The allegation comes one week after a report that Bankman-Fried had loaned $10 billion of client funds from crypto exchange FTX to Alameda Research when he was FTX’s CEO. A group of companies Ray dubs the “Alameda Silo,” comprised of Alameda and its subsidiaries, loaned $4.1 billion to “Related Parties,” including $2.3 billion to Paper Bird Inc — one of the roughly 130 companies in the so-called FTX Group collectively filing for bankruptcy — $1 billion to Bankman-Fried and $543 million to FTX Group co-founder Nishad Singh, according to Ray in a declaration to the Delaware court overseeing the case Thursday. (RELATED: ‘Complete Failure’: CEO Who Oversaw Enron’s Collapse Says FTX’s Is Even Worse)

“However, because this balance sheet was unaudited and produced while the Debtors were controlled by Mr. Bankman-Fried, I do not have confidence in it and the information therein may not be correct as of [Sept. 30, 2022],” Ray wrote.

The firm’s new CEO also called out a variety of practices at the companies he considered inappropriate, including the alleged use of the FTX Group’s corporate funds to “purchase houses and other personal items for employees and advisors,” according to the court filing.
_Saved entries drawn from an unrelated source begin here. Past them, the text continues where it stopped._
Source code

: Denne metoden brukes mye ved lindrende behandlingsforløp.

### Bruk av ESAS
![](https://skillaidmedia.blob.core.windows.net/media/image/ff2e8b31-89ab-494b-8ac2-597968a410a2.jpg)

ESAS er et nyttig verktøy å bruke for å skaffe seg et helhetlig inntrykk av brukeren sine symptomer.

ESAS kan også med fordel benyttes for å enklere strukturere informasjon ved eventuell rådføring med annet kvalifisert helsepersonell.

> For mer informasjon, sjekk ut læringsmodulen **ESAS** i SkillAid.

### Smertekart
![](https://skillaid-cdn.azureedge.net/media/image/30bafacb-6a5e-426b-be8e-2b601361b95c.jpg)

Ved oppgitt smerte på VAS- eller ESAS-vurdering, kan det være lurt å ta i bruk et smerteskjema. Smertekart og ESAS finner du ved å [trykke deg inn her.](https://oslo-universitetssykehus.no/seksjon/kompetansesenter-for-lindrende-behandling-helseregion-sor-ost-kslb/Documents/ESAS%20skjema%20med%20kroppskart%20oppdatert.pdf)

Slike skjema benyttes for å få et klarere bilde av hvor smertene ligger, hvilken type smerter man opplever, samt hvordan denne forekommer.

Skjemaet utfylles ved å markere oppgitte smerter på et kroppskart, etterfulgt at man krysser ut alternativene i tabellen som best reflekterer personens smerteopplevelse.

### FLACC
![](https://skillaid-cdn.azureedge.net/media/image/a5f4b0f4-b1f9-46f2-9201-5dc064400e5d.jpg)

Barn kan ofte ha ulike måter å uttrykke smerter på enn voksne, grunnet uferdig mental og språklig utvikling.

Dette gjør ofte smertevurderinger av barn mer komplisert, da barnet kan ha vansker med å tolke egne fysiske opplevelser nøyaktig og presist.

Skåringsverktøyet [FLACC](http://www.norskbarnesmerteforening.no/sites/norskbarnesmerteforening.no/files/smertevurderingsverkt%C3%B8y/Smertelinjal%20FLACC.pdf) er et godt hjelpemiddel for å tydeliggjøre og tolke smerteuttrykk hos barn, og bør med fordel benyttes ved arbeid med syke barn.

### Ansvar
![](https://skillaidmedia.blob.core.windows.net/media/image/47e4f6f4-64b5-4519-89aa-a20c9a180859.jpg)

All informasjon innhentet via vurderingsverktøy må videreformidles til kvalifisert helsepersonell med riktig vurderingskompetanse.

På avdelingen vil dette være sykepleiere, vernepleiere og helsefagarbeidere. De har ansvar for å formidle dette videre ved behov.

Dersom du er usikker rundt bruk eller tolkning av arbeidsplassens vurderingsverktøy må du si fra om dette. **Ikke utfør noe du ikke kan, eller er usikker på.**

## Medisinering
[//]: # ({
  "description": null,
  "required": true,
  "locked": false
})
Additionally, the FTX group allegedly used an “unsecured email account … to access confidential private keys and critically sensitive data,” hid misuse of customers’ funds and secretly exempted Alameda from some of FTX’s protocols, Ray claimed.

FTX also lacks records of its decision-making process, and failed to keep accurate records of its financial books, Ray alleged. He noted that Bankman-Fried and co-founder Zixiao “Gary” Wang controlled access to the FTX Group’s assets, and that several companies in the FTX Group had no audited financial statements.

“Although the investigation has only begun and must run its course, it is my view based on the information obtained to date, that many of the employees of the FTX Group, including some of its senior executives, were not aware of the shortfalls or potential commingling of digital assets,” Ray wrote. “Indeed, I believe some of the people most hurt by these events are current and former employees and executives, whose personal investments and reputations have suffered.”

Bankman-Fried defended a now-deleted tweet claiming that FTX never invested client assets by saying that it was “factually accurate” since FTX loaned the money to Alameda before it was invested, in an interview with Vox Wednesday. After the interview was published, Bankman-Fried claimed he thought he was speaking to a friend and did not intend for his statements to be made public, according to several tweets posted on Nov. 16.

Between $1 billion to $2 billion in clients’ assets have been lost, Reuters reported Nov. 10, citing two anonymous sources.

The erstwhile billionaire, who has seen his fortune vanish at a historically rapid pace, claimed that if he had not agreed to enter bankruptcy, “everything would be [about] 70% fixed right now,” Vox reported. He is currently being sued in a class action lawsuit and under investigation by several federal agencies.